─── Available records

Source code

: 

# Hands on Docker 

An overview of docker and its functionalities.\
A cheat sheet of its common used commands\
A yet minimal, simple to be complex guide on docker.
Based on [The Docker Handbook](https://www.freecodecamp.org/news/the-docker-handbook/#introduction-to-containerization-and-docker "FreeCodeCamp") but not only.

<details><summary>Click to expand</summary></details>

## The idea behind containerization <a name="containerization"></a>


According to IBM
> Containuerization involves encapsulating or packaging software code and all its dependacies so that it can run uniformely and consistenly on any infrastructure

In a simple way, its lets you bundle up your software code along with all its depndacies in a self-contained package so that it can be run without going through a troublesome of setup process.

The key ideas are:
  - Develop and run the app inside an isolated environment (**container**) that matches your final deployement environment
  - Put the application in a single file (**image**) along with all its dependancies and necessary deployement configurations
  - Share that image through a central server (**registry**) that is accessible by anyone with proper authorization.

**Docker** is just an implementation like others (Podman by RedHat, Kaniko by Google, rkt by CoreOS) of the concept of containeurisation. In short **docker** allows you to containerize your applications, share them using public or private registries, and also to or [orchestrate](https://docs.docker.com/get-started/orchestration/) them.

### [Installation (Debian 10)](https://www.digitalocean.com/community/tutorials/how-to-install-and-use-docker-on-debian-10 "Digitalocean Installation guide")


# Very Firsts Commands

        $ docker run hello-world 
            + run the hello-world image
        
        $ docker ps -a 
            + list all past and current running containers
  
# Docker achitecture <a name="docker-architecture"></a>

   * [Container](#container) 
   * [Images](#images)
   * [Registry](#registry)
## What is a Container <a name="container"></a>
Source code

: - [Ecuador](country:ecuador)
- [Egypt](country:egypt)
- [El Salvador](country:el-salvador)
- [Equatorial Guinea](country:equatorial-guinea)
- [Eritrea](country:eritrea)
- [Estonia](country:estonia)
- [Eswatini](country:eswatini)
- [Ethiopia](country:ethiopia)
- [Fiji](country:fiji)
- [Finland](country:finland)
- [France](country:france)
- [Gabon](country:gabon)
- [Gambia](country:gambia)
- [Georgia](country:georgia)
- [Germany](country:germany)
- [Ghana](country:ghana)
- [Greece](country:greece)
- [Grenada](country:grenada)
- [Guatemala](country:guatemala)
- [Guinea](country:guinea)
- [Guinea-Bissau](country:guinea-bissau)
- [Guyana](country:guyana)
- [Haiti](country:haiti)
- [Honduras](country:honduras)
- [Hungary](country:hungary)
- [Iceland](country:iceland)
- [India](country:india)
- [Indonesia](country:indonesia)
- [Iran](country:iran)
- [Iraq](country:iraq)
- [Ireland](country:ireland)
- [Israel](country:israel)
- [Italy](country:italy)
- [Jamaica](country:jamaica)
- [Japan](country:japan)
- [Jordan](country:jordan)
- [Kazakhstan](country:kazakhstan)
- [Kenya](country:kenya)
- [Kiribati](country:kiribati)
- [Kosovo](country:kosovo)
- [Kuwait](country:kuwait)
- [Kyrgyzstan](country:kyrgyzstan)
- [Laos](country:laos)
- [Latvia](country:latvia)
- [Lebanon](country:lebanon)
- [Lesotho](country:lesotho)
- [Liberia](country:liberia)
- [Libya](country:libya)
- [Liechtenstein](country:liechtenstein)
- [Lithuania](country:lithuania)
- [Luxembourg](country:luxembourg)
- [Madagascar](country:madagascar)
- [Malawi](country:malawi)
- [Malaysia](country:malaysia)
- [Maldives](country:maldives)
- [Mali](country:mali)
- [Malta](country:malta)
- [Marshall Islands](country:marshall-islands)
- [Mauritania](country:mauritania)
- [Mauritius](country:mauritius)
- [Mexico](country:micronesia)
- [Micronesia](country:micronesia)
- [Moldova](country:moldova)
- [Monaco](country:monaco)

──────
─── Available records

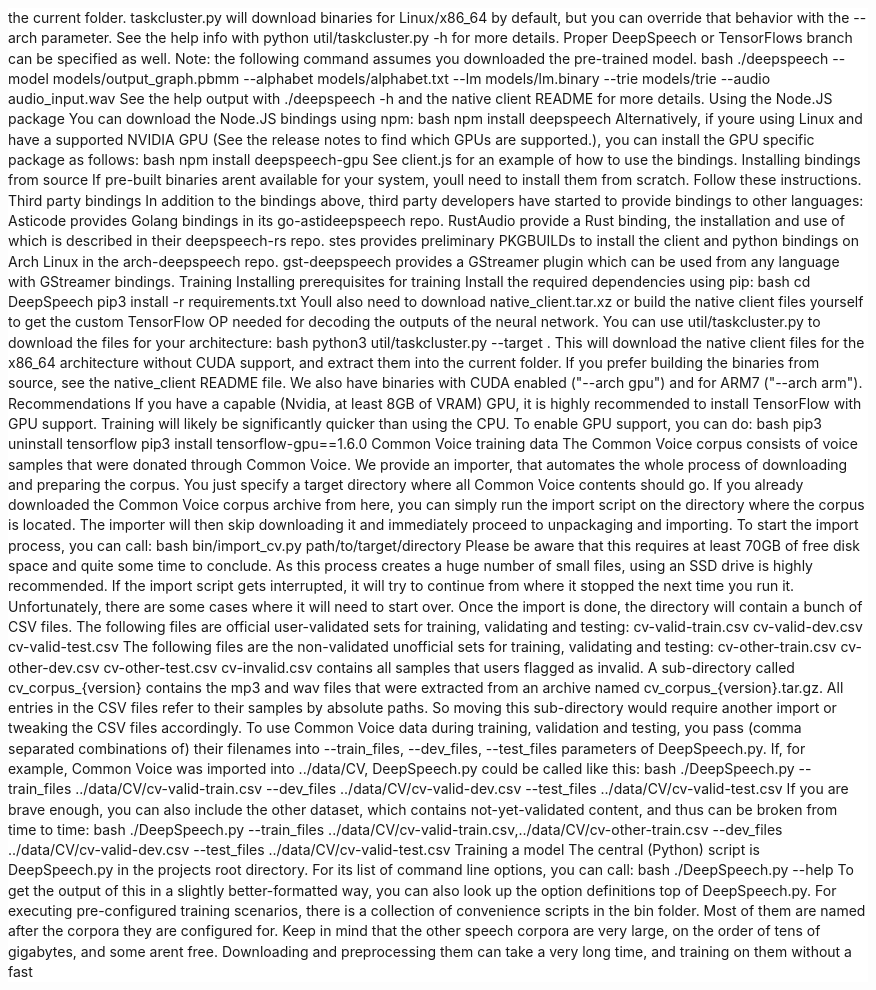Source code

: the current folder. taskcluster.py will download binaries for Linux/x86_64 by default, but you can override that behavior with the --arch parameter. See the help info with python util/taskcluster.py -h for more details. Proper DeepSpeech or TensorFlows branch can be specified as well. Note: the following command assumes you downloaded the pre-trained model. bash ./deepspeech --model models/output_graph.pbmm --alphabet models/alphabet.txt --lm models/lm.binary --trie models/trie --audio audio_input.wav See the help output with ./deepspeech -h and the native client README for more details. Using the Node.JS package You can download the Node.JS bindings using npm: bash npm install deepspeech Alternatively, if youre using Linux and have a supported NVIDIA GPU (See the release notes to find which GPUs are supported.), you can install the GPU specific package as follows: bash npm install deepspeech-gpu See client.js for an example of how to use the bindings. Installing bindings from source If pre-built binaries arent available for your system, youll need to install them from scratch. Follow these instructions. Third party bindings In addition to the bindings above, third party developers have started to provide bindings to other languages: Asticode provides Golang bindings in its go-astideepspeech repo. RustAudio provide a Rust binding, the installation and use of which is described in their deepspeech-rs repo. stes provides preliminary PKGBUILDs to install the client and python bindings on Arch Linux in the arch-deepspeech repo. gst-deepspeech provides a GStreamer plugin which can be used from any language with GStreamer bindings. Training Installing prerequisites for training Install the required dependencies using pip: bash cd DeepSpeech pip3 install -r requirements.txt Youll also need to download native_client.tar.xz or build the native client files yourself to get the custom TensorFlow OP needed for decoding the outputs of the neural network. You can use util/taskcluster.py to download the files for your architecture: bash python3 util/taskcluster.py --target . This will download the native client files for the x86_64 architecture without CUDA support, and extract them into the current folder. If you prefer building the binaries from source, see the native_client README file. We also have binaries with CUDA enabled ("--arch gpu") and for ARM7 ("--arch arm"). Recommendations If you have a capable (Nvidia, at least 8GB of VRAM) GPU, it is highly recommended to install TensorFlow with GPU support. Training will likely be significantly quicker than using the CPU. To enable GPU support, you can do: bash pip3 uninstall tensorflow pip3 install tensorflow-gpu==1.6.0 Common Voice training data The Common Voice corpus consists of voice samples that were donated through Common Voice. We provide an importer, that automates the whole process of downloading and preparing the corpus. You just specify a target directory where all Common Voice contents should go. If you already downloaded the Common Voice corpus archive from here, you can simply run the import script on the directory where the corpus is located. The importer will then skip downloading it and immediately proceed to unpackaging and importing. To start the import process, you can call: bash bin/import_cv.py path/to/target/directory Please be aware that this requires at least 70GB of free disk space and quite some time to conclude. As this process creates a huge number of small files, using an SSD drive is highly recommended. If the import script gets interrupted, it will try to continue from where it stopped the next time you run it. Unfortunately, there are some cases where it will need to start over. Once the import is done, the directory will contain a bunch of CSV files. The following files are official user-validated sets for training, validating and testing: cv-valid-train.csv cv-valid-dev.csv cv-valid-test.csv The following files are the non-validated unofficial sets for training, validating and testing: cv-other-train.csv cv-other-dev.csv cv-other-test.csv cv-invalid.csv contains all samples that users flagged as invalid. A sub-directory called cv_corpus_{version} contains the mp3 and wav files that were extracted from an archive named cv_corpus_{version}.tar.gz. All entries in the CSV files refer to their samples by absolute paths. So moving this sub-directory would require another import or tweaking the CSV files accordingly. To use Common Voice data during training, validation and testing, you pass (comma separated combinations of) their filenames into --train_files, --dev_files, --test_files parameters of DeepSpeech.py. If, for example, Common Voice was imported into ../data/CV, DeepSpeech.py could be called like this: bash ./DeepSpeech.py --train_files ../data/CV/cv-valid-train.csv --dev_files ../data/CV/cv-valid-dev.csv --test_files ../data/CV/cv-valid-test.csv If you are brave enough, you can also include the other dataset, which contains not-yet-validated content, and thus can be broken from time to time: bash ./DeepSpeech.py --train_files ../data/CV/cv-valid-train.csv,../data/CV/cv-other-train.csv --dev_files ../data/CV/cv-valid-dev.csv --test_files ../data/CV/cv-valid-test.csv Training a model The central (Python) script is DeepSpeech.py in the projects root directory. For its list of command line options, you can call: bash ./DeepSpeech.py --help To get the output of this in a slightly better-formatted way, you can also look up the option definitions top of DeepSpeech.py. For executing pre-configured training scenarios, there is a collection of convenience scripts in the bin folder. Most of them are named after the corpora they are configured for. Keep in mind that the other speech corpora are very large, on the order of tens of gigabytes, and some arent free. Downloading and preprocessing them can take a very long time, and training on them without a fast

──────

Copy the entries above exactly, but only from the line holding "The key ideas" through the line holding "- [El Salvador](country:el-salvador)", both included.

The key ideas are:
  - Develop and run the app inside an isolated environment (**container**) that matches your final deployement environment
  - Put the application in a single file (**image**) along with all its dependancies and necessary deployement configurations
  - Share that image through a central server (**registry**) that is accessible by anyone with proper authorization.

**Docker** is just an implementation like others (Podman by RedHat, Kaniko by Google, rkt by CoreOS) of the concept of containeurisation. In short **docker** allows you to containerize your applications, share them using public or private registries, and also to or [orchestrate](https://docs.docker.com/get-started/orchestration/) them.

### [Installation (Debian 10)](https://www.digitalocean.com/community/tutorials/how-to-install-and-use-docker-on-debian-10 "Digitalocean Installation guide")


# Very Firsts Commands

        $ docker run hello-world 
            + run the hello-world image
        
        $ docker ps -a 
            + list all past and current running containers
  
# Docker achitecture <a name="docker-architecture"></a>

   * [Container](#container) 
   * [Images](#images)
   * [Registry](#registry)
## What is a Container <a name="container"></a>
Source code

: - [Ecuador](country:ecuador)
- [Egypt](country:egypt)
- [El Salvador](country:el-salvador)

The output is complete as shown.